**Work instruction**
Reprint the lines below as they are, minus the pictures.

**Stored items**
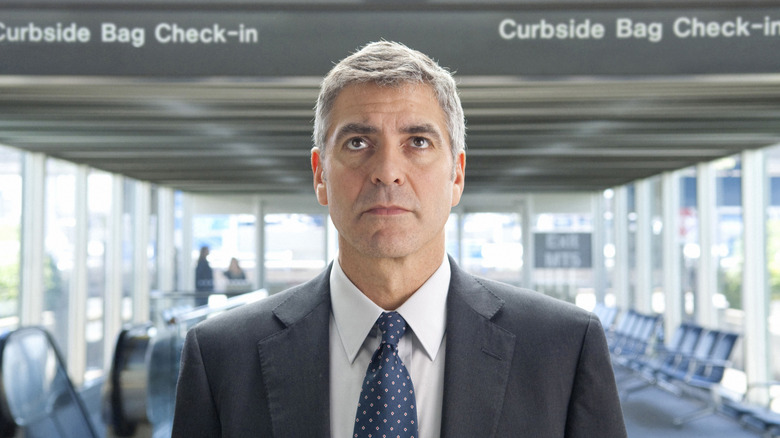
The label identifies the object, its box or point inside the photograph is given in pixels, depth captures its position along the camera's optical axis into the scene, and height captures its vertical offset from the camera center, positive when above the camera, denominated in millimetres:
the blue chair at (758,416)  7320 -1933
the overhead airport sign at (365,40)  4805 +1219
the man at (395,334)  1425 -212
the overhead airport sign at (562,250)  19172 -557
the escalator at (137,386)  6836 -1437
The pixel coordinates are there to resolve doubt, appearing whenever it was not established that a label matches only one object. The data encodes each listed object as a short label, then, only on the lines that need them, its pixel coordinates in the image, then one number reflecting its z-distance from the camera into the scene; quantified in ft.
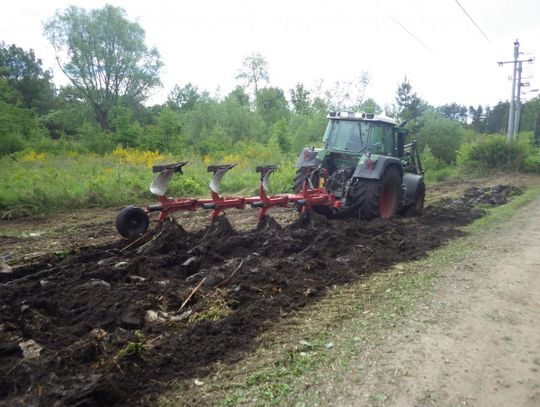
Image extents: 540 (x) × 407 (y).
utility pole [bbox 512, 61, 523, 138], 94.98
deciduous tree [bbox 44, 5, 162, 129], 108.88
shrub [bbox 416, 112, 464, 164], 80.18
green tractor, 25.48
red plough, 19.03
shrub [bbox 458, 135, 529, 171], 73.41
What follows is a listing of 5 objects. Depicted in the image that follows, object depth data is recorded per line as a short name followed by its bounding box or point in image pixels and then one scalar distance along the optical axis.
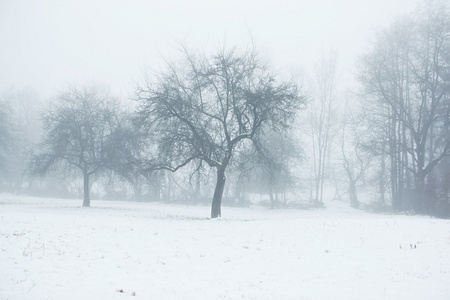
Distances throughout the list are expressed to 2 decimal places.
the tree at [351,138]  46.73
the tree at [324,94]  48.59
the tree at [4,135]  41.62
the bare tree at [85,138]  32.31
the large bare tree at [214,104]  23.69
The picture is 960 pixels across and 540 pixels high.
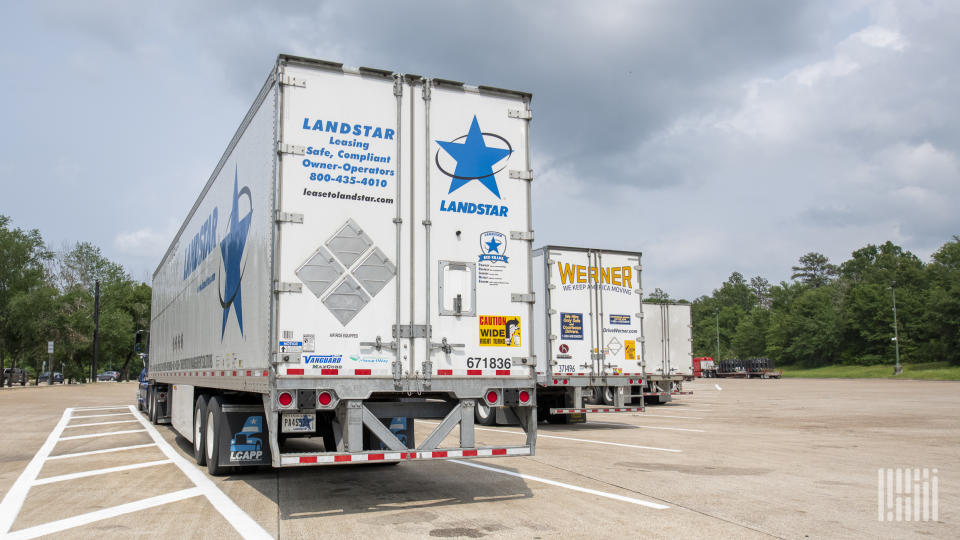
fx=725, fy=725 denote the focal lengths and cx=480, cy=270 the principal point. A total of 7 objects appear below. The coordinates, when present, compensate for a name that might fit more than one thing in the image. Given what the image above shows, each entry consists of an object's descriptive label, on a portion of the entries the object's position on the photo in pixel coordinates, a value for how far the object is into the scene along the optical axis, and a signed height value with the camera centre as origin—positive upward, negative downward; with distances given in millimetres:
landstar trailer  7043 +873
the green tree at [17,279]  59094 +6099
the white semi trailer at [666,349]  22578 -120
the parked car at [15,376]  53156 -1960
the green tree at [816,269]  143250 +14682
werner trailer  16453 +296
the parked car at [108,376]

**Completed task**
The label identifies the object, its box or point inside the photograph is given in pixels, depth captures its position along the camera's optical axis into the scene, and height captures its vertical offset from the camera center, positive when above the camera, denominated in millimetres:
the blue chair at (758,416)  7320 -1933
the overhead airport sign at (365,40)  4805 +1219
the man at (395,334)  1425 -212
the overhead airport sign at (562,250)  19172 -557
the escalator at (137,386)  6836 -1437
The pixel coordinates are there to resolve doubt, appearing whenever it was not established that a label matches only one object. The data encodes each listed object as a short label, then, only on the lines that need them, its pixel coordinates in the image, then one number reflecting its z-distance from the camera into the scene; quantified in ft.
Image extents: 540 (x) × 407 (y).
utility pole [bbox 512, 61, 523, 138], 94.98
deciduous tree [bbox 44, 5, 162, 129], 108.88
shrub [bbox 416, 112, 464, 164], 80.18
green tractor, 25.48
red plough, 19.03
shrub [bbox 458, 135, 529, 171], 73.41
What follows is a listing of 5 objects. Depicted in the image that follows, object depth data is recorded per line as a short name followed by its bounding box or point in image pixels and then one scalar distance along the optical axis.
Distances throughout the list are expressed to 2 decimal places.
the tree at [351,138]  46.73
the tree at [324,94]  48.59
the tree at [4,135]  41.62
the bare tree at [85,138]  32.31
the large bare tree at [214,104]  23.69
The picture is 960 pixels across and 540 pixels high.
fx=725, fy=725 denote the focal lengths and cx=480, cy=270 the principal point. A total of 7 objects appear below. The coordinates, when present, compensate for a name that might fit more than one thing in the image. Given what the image above shows, each entry consists of an object's descriptive label, on a portion of the entries the object's position on the photo in pixel coordinates, a value for how far the object is into the scene along the optical axis, and a signed height value with the camera centre as origin—positive upward, negative downward; with distances given in millimetres:
landstar trailer  7043 +873
the green tree at [17,279]  59094 +6099
the white semi trailer at [666,349]  22578 -120
the parked car at [15,376]  53156 -1960
the green tree at [816,269]  143250 +14682
werner trailer  16453 +296
the parked car at [108,376]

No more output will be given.